I have tried to get sober for the past two years after the initial separation and am still trying. But I have still participated in my old behavior from time to time and this is just plain and simple adultery. I am in a deep depression for sometime now as I have lost everything due to my selfish behavior and see my life as hopeless.

My question, am I beyond redemption? I've always believed that God would always forgive us and afford us his grace and have encouraged others to believe the same. I want to live again, purposely and to count and be counted on. Thank you. -- B

A: Dear troubled B,

 

You are never hidden from God’s grace. You have just temporarily hidden your own courage. That courage awaits your understanding of why you keep failing. Understanding this is the key to creating a new life where you will not fail again. Just as you need God’s help to achieve salvation from the effects of sin, you also will need other people’s help to help you distance yourself from the causes of sin.

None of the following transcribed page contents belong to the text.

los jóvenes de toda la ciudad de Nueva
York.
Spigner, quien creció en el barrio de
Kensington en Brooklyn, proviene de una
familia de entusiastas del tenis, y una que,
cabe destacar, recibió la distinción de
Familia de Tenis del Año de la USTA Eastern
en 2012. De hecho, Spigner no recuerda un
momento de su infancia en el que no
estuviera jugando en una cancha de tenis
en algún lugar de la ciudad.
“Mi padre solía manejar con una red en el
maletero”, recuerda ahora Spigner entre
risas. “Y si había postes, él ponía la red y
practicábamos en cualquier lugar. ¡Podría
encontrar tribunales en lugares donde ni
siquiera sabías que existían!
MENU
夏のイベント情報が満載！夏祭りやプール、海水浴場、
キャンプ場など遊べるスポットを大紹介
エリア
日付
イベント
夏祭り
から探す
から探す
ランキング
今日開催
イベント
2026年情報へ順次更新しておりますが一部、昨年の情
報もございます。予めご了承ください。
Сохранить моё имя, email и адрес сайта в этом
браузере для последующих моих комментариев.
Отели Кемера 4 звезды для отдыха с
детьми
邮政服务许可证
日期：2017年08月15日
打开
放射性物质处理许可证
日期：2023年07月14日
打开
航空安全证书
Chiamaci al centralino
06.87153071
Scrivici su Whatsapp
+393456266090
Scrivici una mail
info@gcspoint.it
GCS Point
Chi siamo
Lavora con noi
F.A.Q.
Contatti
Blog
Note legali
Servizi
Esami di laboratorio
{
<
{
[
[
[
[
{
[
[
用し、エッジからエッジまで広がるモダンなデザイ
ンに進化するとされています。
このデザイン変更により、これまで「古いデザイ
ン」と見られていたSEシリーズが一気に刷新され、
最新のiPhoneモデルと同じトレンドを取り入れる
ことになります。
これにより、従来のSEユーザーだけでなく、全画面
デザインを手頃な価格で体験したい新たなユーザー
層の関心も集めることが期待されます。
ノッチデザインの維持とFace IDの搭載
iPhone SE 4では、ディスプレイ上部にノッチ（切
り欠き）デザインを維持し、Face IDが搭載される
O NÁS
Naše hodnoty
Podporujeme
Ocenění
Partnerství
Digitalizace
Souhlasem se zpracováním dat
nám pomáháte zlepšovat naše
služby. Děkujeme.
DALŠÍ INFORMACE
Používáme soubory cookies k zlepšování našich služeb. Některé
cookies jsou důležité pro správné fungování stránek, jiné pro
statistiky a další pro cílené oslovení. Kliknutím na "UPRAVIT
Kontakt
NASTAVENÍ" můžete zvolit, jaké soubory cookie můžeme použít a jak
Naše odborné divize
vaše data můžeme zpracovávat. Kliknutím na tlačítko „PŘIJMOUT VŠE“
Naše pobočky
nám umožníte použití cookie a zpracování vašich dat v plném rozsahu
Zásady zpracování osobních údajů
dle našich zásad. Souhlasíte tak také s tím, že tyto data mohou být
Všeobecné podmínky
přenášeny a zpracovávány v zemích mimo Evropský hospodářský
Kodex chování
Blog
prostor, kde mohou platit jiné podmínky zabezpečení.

I would suggest that you seek the help of a competent therapist and work with that person to gain insight into your life and your fears. I am also a big supporter of AA and other 12-step programs because they are all supportive of the role that faith plays in mental and physical health.

Find a good support group near you and get a sponsor who understands you and is strong enough to confront your excuses with the truth. The key to all this is realizing that you are not the only broken person in this world. The other broken ones who have gone before you will help, with prayer and repentance and God’s grace, to make you whole again.

While I was writing to you, dear B, this e-mail arrived from a woman named L. She wrote, “My father was a pioneering psychiatrist who practiced in Stamford, Connecticut, mainly during the ’40s and ’50s. He served during WWII, treating servicemen who suffered from ‘shell shock’ or ‘battle fatigue’, conditions now known as PTSD. Thank you for your kind attention. I never miss your weekly column in Newsday!”